Sono quelli che li becchi per strada e che mai, o quasi, hanno il muso, il fare borioso e supponente, che una parola la fanno, un sorriso lo tirano fuori. Quelli che non hanno barriere e barriere non le mettono, perché lì sopra, in bicicletta, barriere non ci sono. Sono quelli che spesso sono insultati spaventati indispettiti e pure investiti perché si muovono a loro passo, che è parecchio più veloce di tanti, tantissimi, passi, ma è il loro, e questo non può essere perdonato in un mondo che vive immerso e soprattutto sommerso in una fretta totalitaria a cui nessuno vuole mettere un freno.

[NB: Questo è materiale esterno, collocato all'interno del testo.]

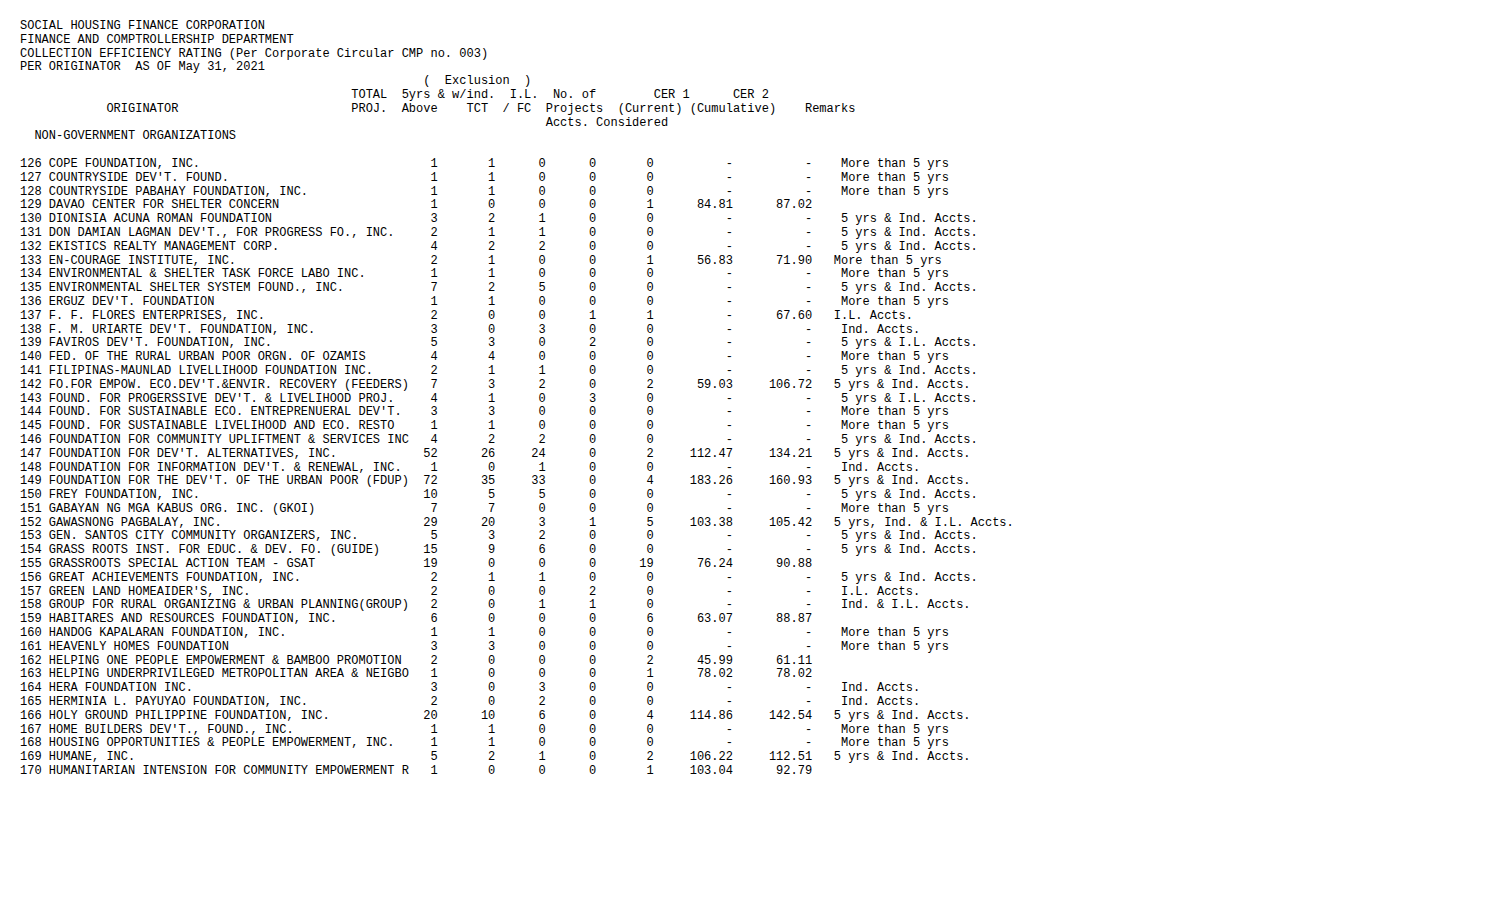SOCIAL HOUSING FINANCE CORPORATION
FINANCE AND COMPTROLLERSHIP DEPARTMENT
COLLECTION EFFICIENCY RATING (Per Corporate Circular CMP no. 003)
PER ORIGINATOR  AS OF May 31, 2021
                                                        (  Exclusion  )
                                              TOTAL  5yrs & w/ind.  I.L.  No. of        CER 1      CER 2
            ORIGINATOR                        PROJ.  Above    TCT  / FC  Projects  (Current) (Cumulative)    Remarks
                                                                         Accts. Considered
  NON-GOVERNMENT ORGANIZATIONS

126 COPE FOUNDATION, INC.                                1       1      0      0       0          -          -    More than 5 yrs
127 COUNTRYSIDE DEV'T. FOUND.                            1       1      0      0       0          -          -    More than 5 yrs
128 COUNTRYSIDE PABAHAY FOUNDATION, INC.                 1       1      0      0       0          -          -    More than 5 yrs
129 DAVAO CENTER FOR SHELTER CONCERN                     1       0      0      0       1      84.81      87.02
130 DIONISIA ACUNA ROMAN FOUNDATION                      3       2      1      0       0          -          -    5 yrs & Ind. Accts.
131 DON DAMIAN LAGMAN DEV'T., FOR PROGRESS FO., INC.     2       1      1      0       0          -          -    5 yrs & Ind. Accts.
132 EKISTICS REALTY MANAGEMENT CORP.                     4       2      2      0       0          -          -    5 yrs & Ind. Accts.
133 EN-COURAGE INSTITUTE, INC.                           2       1      0      0       1      56.83      71.90   More than 5 yrs
134 ENVIRONMENTAL & SHELTER TASK FORCE LABO INC.         1       1      0      0       0          -          -    More than 5 yrs
135 ENVIRONMENTAL SHELTER SYSTEM FOUND., INC.            7       2      5      0       0          -          -    5 yrs & Ind. Accts.
136 ERGUZ DEV'T. FOUNDATION                              1       1      0      0       0          -          -    More than 5 yrs
137 F. F. FLORES ENTERPRISES, INC.                       2       0      0      1       1          -      67.60   I.L. Accts.
138 F. M. URIARTE DEV'T. FOUNDATION, INC.                3       0      3      0       0          -          -    Ind. Accts.
139 FAVIROS DEV'T. FOUNDATION, INC.                      5       3      0      2       0          -          -    5 yrs & I.L. Accts.
140 FED. OF THE RURAL URBAN POOR ORGN. OF OZAMIS         4       4      0      0       0          -          -    More than 5 yrs
141 FILIPINAS-MAUNLAD LIVELLIHOOD FOUNDATION INC.        2       1      1      0       0          -          -    5 yrs & Ind. Accts.
142 FO.FOR EMPOW. ECO.DEV'T.&ENVIR. RECOVERY (FEEDERS)   7       3      2      0       2      59.03     106.72   5 yrs & Ind. Accts.
143 FOUND. FOR PROGERSSIVE DEV'T. & LIVELIHOOD PROJ.     4       1      0      3       0          -          -    5 yrs & I.L. Accts.
144 FOUND. FOR SUSTAINABLE ECO. ENTREPRENUERAL DEV'T.    3       3      0      0       0          -          -    More than 5 yrs
145 FOUND. FOR SUSTAINABLE LIVELIHOOD AND ECO. RESTO     1       1      0      0       0          -          -    More than 5 yrs
146 FOUNDATION FOR COMMUNITY UPLIFTMENT & SERVICES INC   4       2      2      0       0          -          -    5 yrs & Ind. Accts.
147 FOUNDATION FOR DEV'T. ALTERNATIVES, INC.            52      26     24      0       2     112.47     134.21   5 yrs & Ind. Accts.
148 FOUNDATION FOR INFORMATION DEV'T. & RENEWAL, INC.    1       0      1      0       0          -          -    Ind. Accts.
149 FOUNDATION FOR THE DEV'T. OF THE URBAN POOR (FDUP)  72      35     33      0       4     183.26     160.93   5 yrs & Ind. Accts.
150 FREY FOUNDATION, INC.                               10       5      5      0       0          -          -    5 yrs & Ind. Accts.
151 GABAYAN NG MGA KABUS ORG. INC. (GKOI)                7       7      0      0       0          -          -    More than 5 yrs
152 GAWASNONG PAGBALAY, INC.                            29      20      3      1       5     103.38     105.42   5 yrs, Ind. & I.L. Accts.
153 GEN. SANTOS CITY COMMUNITY ORGANIZERS, INC.          5       3      2      0       0          -          -    5 yrs & Ind. Accts.
154 GRASS ROOTS INST. FOR EDUC. & DEV. FO. (GUIDE)      15       9      6      0       0          -          -    5 yrs & Ind. Accts.
155 GRASSROOTS SPECIAL ACTION TEAM - GSAT               19       0      0      0      19      76.24      90.88
156 GREAT ACHIEVEMENTS FOUNDATION, INC.                  2       1      1      0       0          -          -    5 yrs & Ind. Accts.
157 GREEN LAND HOMEAIDER'S, INC.                         2       0      0      2       0          -          -    I.L. Accts.
158 GROUP FOR RURAL ORGANIZING & URBAN PLANNING(GROUP)   2       0      1      1       0          -          -    Ind. & I.L. Accts.
159 HABITARES AND RESOURCES FOUNDATION, INC.             6       0      0      0       6      63.07      88.87
160 HANDOG KAPALARAN FOUNDATION, INC.                    1       1      0      0       0          -          -    More than 5 yrs
161 HEAVENLY HOMES FOUNDATION                            3       3      0      0       0          -          -    More than 5 yrs
162 HELPING ONE PEOPLE EMPOWERMENT & BAMBOO PROMOTION    2       0      0      0       2      45.99      61.11
163 HELPING UNDERPRIVILEGED METROPOLITAN AREA & NEIGBO   1       0      0      0       1      78.02      78.02
164 HERA FOUNDATION INC.                                 3       0      3      0       0          -          -    Ind. Accts.
165 HERMINIA L. PAYUYAO FOUNDATION, INC.                 2       0      2      0       0          -          -    Ind. Accts.
166 HOLY GROUND PHILIPPINE FOUNDATION, INC.             20      10      6      0       4     114.86     142.54   5 yrs & Ind. Accts.
167 HOME BUILDERS DEV'T., FOUND., INC.                   1       1      0      0       0          -          -    More than 5 yrs
168 HOUSING OPPORTUNITIES & PEOPLE EMPOWERMENT, INC.     1       1      0      0       0          -          -    More than 5 yrs
169 HUMANE, INC.                                         5       2      1      0       2     106.22     112.51   5 yrs & Ind. Accts.
170 HUMANITARIAN INTENSION FOR COMMUNITY EMPOWERMENT R   1       0      0      0       1     103.04      92.79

Li odiano per questo.
Sono quelli che scansano sfiorano saltano i pericoli su strade che sono quelli di tutti i giorni e chi pedala sa come sono le strade di tutti i giorni, ma lo fanno veloci, parecchio veloci, perché la velocità è parte del loro mestiere, ma c’è mica un autodromo attorno a loro. Quelli che ogni tanto cadono, e che sempre si rialzano, o tentano di farlo, ci si mettono d’impegno, perché si finisce mai una corsa a terra prima dell’arrivo, sotto la linea del traguardo bisogna arrivarci, anche se fa male tutto, se brucia tutto, se la maglia è un brindello, se fa male solo a respirare, perché, per dio, se nulla è rotto allora si può continuare e se pure è rotto, magari non è troppo grave, e si può continuare, ripartire il giorno dopo, che si sa mai che non arrivi una nuova possibilità, un’altra occasione da sfruttare.
Sono duri a morire i ciclisti, sebbene ci sia in giro, spesso sui social, gente che gliela augura la morte.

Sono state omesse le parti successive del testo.